▶ EXCERPTED PASSAGE:
###

The editorial boards of the Miami Herald and the Orlando Sentinel warned about the economic consequences of Trump’s plan to deport immigrants with Temporary Protected Status. They are “our neighbors, our friends, and our relatives.” Why didn’t Floridians think of that before they voted?
The editorial says:
It’s like 2017 all over again when it comes to Donald Trump and his threats about ending Temporary Protected Status.
TPS, a federal program familiar to Floridians, protects some immigrants from deportation for a limited time because of emergency conditions in their home countries, such as Venezuela and Haiti. To qualify, they must be living in the U.S. when their country is designated for TPS and must meet a certain cutoff date. It allows them to live and work legally in the U.S. but does not offer a pathway to permanent legalization.

###

▶ MATERIAL SHOWN:
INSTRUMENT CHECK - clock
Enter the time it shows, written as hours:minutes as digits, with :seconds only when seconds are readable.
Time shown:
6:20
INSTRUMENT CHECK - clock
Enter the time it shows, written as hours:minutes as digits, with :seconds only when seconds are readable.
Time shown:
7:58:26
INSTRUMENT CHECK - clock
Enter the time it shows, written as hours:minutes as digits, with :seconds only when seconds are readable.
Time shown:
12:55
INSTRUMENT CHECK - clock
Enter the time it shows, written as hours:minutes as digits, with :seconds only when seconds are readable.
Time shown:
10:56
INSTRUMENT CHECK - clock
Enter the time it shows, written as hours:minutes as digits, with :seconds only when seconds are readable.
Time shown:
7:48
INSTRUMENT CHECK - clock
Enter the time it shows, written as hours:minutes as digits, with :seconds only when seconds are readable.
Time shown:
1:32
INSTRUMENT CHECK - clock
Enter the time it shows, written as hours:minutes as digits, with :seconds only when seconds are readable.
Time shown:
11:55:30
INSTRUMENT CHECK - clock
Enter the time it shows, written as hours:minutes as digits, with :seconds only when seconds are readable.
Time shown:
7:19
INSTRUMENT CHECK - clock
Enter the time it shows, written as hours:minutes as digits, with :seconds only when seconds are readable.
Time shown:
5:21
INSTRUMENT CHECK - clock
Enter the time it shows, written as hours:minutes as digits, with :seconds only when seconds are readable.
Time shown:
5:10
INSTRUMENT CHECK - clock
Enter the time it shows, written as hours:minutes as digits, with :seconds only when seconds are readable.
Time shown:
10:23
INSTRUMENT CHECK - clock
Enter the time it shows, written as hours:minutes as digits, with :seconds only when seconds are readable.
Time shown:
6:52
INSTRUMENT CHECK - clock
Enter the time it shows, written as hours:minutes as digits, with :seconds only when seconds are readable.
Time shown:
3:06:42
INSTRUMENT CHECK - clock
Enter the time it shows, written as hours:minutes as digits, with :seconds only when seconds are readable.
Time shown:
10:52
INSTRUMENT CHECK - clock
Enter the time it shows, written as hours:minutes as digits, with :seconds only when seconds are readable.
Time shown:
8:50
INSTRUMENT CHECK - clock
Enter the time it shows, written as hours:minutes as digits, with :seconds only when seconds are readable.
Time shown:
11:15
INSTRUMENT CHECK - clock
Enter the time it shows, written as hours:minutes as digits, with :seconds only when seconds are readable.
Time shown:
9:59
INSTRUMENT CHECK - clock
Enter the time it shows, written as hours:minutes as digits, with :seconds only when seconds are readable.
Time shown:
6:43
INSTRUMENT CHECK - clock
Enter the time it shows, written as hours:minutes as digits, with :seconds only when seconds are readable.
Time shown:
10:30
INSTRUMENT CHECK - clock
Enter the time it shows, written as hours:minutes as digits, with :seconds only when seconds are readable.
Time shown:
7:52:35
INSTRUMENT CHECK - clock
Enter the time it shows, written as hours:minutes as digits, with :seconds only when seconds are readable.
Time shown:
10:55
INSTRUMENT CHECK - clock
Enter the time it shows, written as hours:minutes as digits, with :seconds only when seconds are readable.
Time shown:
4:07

###

▶ PROBLEMS TO WORK ON:
1 - Decide whether each statement agrees with the TPS passage, answering yes or no and quoting the words that settle it: (a) TPS gives immigrants a pathway to permanent legalization. (b) To qualify for TPS, immigrants must be living in the U.S. when their country is designated. (c) The editorial boards mentioned are those of the Miami Herald and the Tampa Bay Times.
2 - Rewrite the TPS passage starting with "The editorial boards" and going on through "ending Temporary Protected Status.", substituting "opinion" for "editorial".
The items have no connection to the TPS passage.

▶ ANSWERS FOR THE EXERCISE:
1 -
(a) No: "does not offer a pathway to permanent legalization"
(b) Yes: "they must be living in the U.S. when their country is designated for TPS"
(c) No: "The editorial boards of the Miami Herald and the Orlando Sentinel"

2 -
The opinion boards of the Miami Herald and the Orlando Sentinel warned about the economic consequences of Trump’s plan to deport immigrants with Temporary Protected Status. They are “our neighbors, our friends, and our relatives.” Why didn’t Floridians think of that before they voted?
The opinion says:
It’s like 2017 all over again when it comes to Donald Trump and his threats about ending Temporary Protected Status.